- WORK INSTRUCTION -
Copy out every line of text in each of the items below, word for word. Leave the pictures out of your answer.

──────

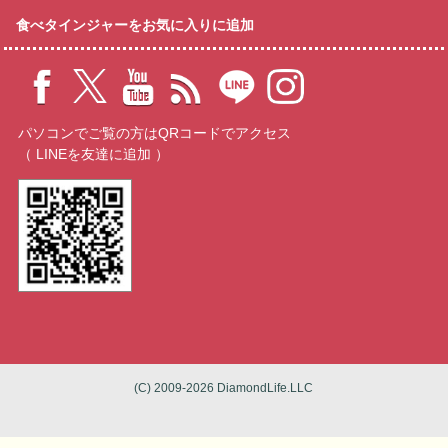
食べタインジャーをお気に入りに追加
パソコンでご覧の方はQRコードでアクセス
（ LINEを友達に追加 ）
(C) 2009-2026 DiamondLife.LLC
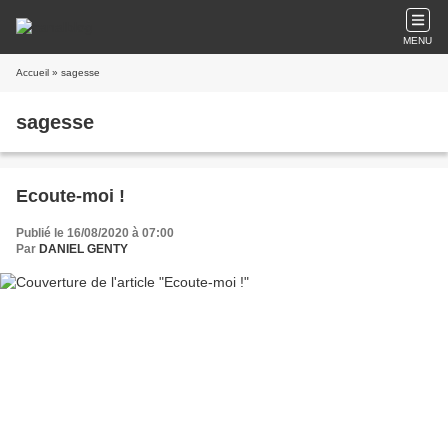
MENU
Accueil
» sagesse
sagesse
Ecoute-moi !
Publié le 16/08/2020 à 07:00
Par
DANIEL GENTY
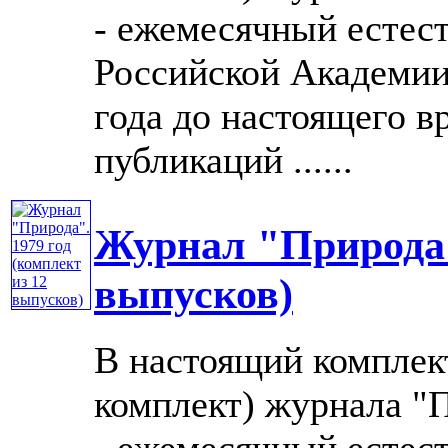
- ежемесячный естес
Российской Академии 
года до настоящего в
публикаций ......
Журнал "Природа".
выпусков)
В настоящий комплек
комплект) журнала "П
- ежемесячный естес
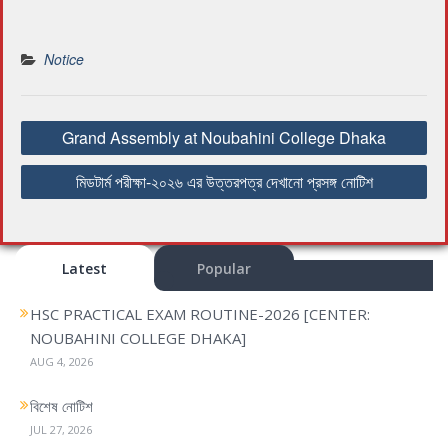
Notice
P
Grand Assembly at Noubahini College Dhaka
o
s
মিডটার্ম পরীক্ষা-২০২৬ এর উত্তরপত্র দেখানো প্রসঙ্গ নোটিশ
t
n
a
Latest
Popular
v
i
HSC PRACTICAL EXAM ROUTINE-2026 [CENTER:
g
NOUBAHINI COLLEGE DHAKA]
a
AUG 4, 2026
t
i
বিশেষ নোটিশ
o
JUL 27, 2026
n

──────

- THE COMPLETED TASK -
食べタインジャーをお気に入りに追加
パソコンでご覧の方はQRコードでアクセス
（ LINEを友達に追加 ）
(C) 2009-2026 DiamondLife.LLC
MENU
Accueil
» sagesse
sagesse
Ecoute-moi !
Publié le 16/08/2020 à 07:00
Par
DANIEL GENTY
- ежемесячный естес
Российской Академии 
года до настоящего в
публикаций ......
Журнал "Природа".
выпусков)
В настоящий комплек
комплект) журнала "П
- ежемесячный естес
Notice
P
Grand Assembly at Noubahini College Dhaka
o
s
মিডটার্ম পরীক্ষা-২০২৬ এর উত্তরপত্র দেখানো প্রসঙ্গ নোটিশ
t
n
a
Latest
Popular
v
i
HSC PRACTICAL EXAM ROUTINE-2026 [CENTER:
g
NOUBAHINI COLLEGE DHAKA]
a
AUG 4, 2026
t
i
বিশেষ নোটিশ
o
JUL 27, 2026
n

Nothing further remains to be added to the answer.